--- Records provided Enclosed Below ---

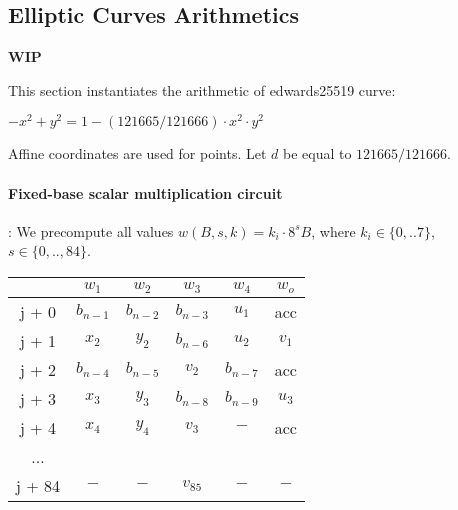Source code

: \subsection{Elliptic Curves Arithmetics}
\label{ellcurve}
\textbf{WIP}

This section instantiates the arithmetic of edwards25519 curve:
\begin{center}
    $- x^2 + y^2 = 1 - (121665/121666) \cdot x^2 \cdot y^2$
\end{center}
Affine coordinates are used for points.
Let $d$ be equal to $121665/121666$.

\paragraph{Fixed-base scalar multiplication circuit}:
We precompute all values $w(B,s,k) = k_i \cdot 8^s B$, where $k_i \in \{ 0,..7 \}$, $s \in \{0,.., 84\}$.
\begin{center}
    \begin{tabular}{ c|c|c|c|c|c }
        & $w_1$       & $w_2$       & $w_3$       & $w_4$       & $w_o$ \\
        \hline
        j + 0  & $b_{n - 1}$ & $b_{n - 2}$ & $b_{n - 3}$ & $u_1$       & acc   \\
        j + 1  & $x_2$       & $y_2$       & $b_{n - 6}$ & $u_2$       & $v_1$ \\
        j + 2  & $b_{n - 4}$ & $b_{n - 5}$ & $v_2$       & $b_{n - 7}$ & acc   \\
        j + 3  & $x_3$       & $ y_3$      & $b_{n - 8}$ & $b_{n - 9}$ & $u_3$ \\
        j + 4  & $x_4$       & $y_4$       & $v_3$       & $-$         & acc   \\
        ...    &             &             &             &             &       \\
        j + 84 & $-$         & $-$         & $v_{85}$    & $-$         & $-$   \\
    \end{tabular}
\end{center}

--- End of Enclosed Records provided ---

Activity:
In the entries above, find each line with the word "cdot" and copy it.

Finished exercise:
    $- x^2 + y^2 = 1 - (121665/121666) \cdot x^2 \cdot y^2$
We precompute all values $w(B,s,k) = k_i \cdot 8^s B$, where $k_i \in \{ 0,..7 \}$, $s \in \{0,.., 84\}$.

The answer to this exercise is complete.